1 1/2 cups of all-purpose flour
1/2 cup grams of very cold butter
2 TB sugar
1/2 teaspoon of salt
1 egg, beaten with 2 teaspoons of water
Sift the flour, sugar and salt directly onto a work surface (a cold surface such as marble works best). Cut the butter into small pieces. The butter must be very cold before you add it into the flour. Mix the butter into the flour by using a metal pastry scraper to cut in the butter and fully incorporate it into the flour mixture. You can also use your fingers, but if you do you must do it quickly to ensure that the butter stays as cold as possible. Once the dough has the texture of fine sand, create a well in the center by using a cup or a glass. Add the egg and water to the center (you can do this in batches depending on the size of your well). Gently beat the egg in the center and slowly incorporate the flour into the center making sure that the well does not break. Once most of the flour has been incorporated you can start using your hands. Knead the dough and form a round ball of dough. At this point, take a small handful of the dough, and, using the palm of your hand, smear it out completely onto the counter surface. This process makes sure that the butter is fully incorporated into the dough, and helps form a dough that will be easy to work with. Re-form the smeared piece of dough, and repeat with the rest of the dough until you have a pile of chunks of dough. Form it into a ball again. Wrap the dough in plastic wrap and leave to rest in the fridge for at least 45 minutes.

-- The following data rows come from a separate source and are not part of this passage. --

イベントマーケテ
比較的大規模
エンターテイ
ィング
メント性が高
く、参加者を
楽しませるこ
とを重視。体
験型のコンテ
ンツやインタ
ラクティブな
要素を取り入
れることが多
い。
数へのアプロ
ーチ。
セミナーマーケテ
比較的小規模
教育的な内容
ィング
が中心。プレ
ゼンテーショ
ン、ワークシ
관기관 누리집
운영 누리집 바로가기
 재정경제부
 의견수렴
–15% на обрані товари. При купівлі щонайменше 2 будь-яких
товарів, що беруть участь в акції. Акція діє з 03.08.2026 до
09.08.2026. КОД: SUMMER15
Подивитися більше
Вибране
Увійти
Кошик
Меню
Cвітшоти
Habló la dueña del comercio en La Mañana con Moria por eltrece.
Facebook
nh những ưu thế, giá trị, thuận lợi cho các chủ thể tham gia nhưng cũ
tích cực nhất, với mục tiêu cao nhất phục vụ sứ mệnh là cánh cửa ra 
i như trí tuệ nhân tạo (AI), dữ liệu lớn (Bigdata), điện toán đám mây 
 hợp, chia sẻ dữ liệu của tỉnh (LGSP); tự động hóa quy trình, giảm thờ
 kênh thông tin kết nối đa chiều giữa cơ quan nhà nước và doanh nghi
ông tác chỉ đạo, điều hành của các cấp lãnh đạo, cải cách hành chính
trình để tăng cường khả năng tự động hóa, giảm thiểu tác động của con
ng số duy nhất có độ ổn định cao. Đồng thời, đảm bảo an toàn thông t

Preheat your oven to 375 F. Take the dough out of the fridge, unwrap and leave it out for a few minutes so it warms up a little. Lightly flour your working surface and roll out the dough to about 1/8 inch thick round. Use small cookie cutters to cut out circles of dough. Place in buttered individual molds and gently prick the bottom of the dough with a fork a couple times. Then, place a small circle of parchment (a little bigger than the size of the mold) in the center of the circle of dough and place some baking beans on top to weigh the paper down. Bake for 10-12 minutes or until the edges of the tart turn a light shade of golden brown. Let the tartelettes cool for a couple minutes, discard the beans and parchment paper and leave to cool on a cooling rack.
2 cups whole milk
1/2 vanilla bean, split and scraped (or 1 teaspoon of vanilla extract)
4 egg yolks
1/3 cup of sugar
2 TB flour
2 TB cornstarch
Separate the eggs and combine the yolks with the sugar. Whisk until the mixture turn a yellow pale of yellow (about 3 minutes). In a separate bowl, stir the cornstarch and flour together and add it to the sugar-yolk mixture. Stir to remove any lumps. In the meantime, bring the milk and vanilla bean to a boil. Stir occasionally. As soon as the milk starts boiling, add a ladle of hot milk to the egg mixture and stir vigorously (this ensures that the eggs won’t curdle). Add all the egg mixture into the milk mixture and whisk until the mixture thickens. This take 1-3 minutes. Remove from the heat as soon as the mixture thickens. Place the pastry cream in a bowl and cover with plastic wrap. Make sure that the plastic wrap touches the surface of the cream (this prevents the formation of a skin). Let the pastry cream cool.
1 small box of blueberries
A couple spoonfuls of apricot jam
1 tablespoon of water
Once the tartelettes and pastry cream have cooled down, add some pastry cream to the bottom of each tart. The cream should go up 2/3 of the tart shells. Add the blueberries on top. In a small saucepan, heat the apricot jam for about 3 minutes. Add the water and stir. The glaze shouldn’t be too thick, so add more water if it seems to thick to brushed on top of the fruit. Once the consistency of the glaze seems good, gently brush the glaze onto the blueberries and serve.